A History of Edgar

The problem with Edgar is surprisingly not Leonardo DiCaprio. He’s actually very good as the FBI founder and chief. Though if J.Edgar was alive he’s be very flattered to see they’d chosen a pretty boy to play him, as the man had ‘a face like a bulldog chewing a wasp’, as we say in my homeland.

The issue I have with this generally engaging and serviceable film is that this story would be better told as a mini-series. There’s simply too much packed into a 2 and a bit hours and too much left out. Hoover was a fascinating and complex character but because we’re always lurching from one epoch to another we never get a chance to delve into the inner recesses of his mind. I was grateful to know that in his youth anarchists had attempted to blow up his boss. This helped explain his fierce anti-communism but I would have liked to have seen a whole film devoted to this because it’s new to me, as I’m sure it is to many in the audience.

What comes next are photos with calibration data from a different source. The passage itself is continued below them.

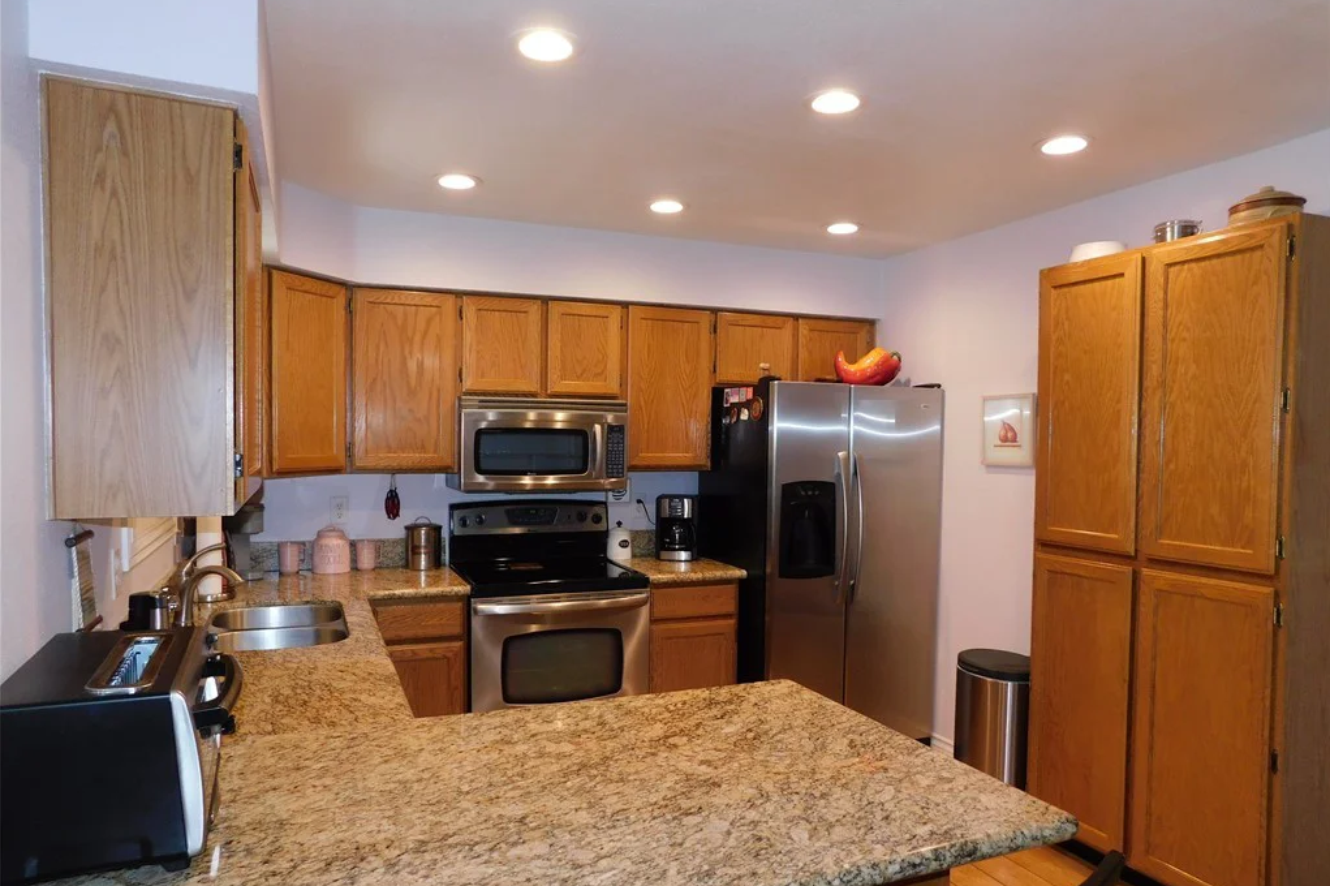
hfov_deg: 73.8
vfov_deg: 53.1
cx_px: 666
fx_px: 886
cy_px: 476
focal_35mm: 24
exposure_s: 1/30
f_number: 3
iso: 200
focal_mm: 4
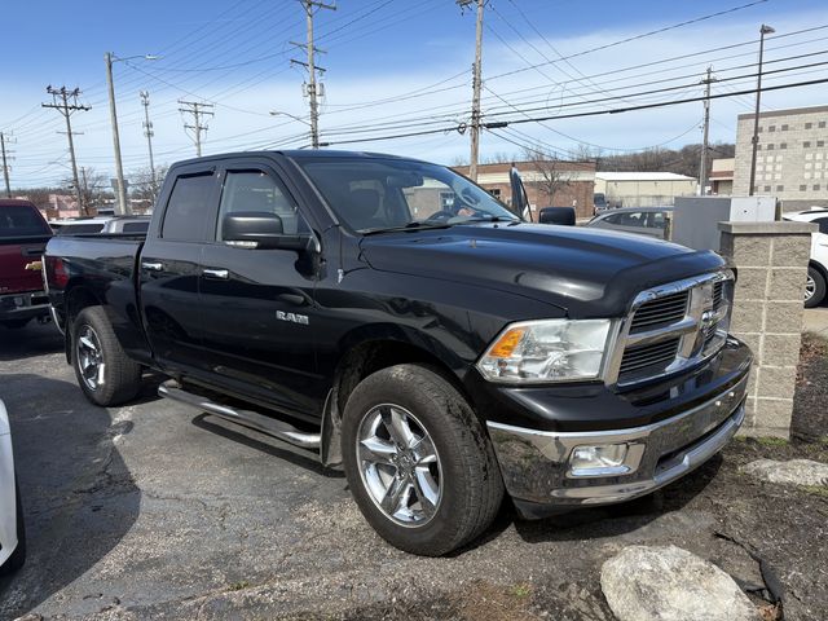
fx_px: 622
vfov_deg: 53.1
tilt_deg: -11.1
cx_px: 414
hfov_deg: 67.3
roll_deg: +1.2
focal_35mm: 26
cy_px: 310
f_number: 1.6
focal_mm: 5.96
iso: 50
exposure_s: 1/3279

Similarly the battle with gangsters and invention of the G-men was another topic to make a 2 hour film on, albeit one that I have kind of seen before in one guise or another.

The same could be said of his battle with the Kennedy’s and his relationship with Clyde Tollson. I’m not sure what the solution is, possibly  to make a film called ‘Young Edgar’ about his early days battling radicals. Or a film about the ‘Last Days of Edgar’ when Nixon came to power.

It reminds me of why a film like Frost /Nixon works better than Stone’s ‘Nixon’ biopic with Hopkins. One attempts to tell the life of a man, the other an episode in his life.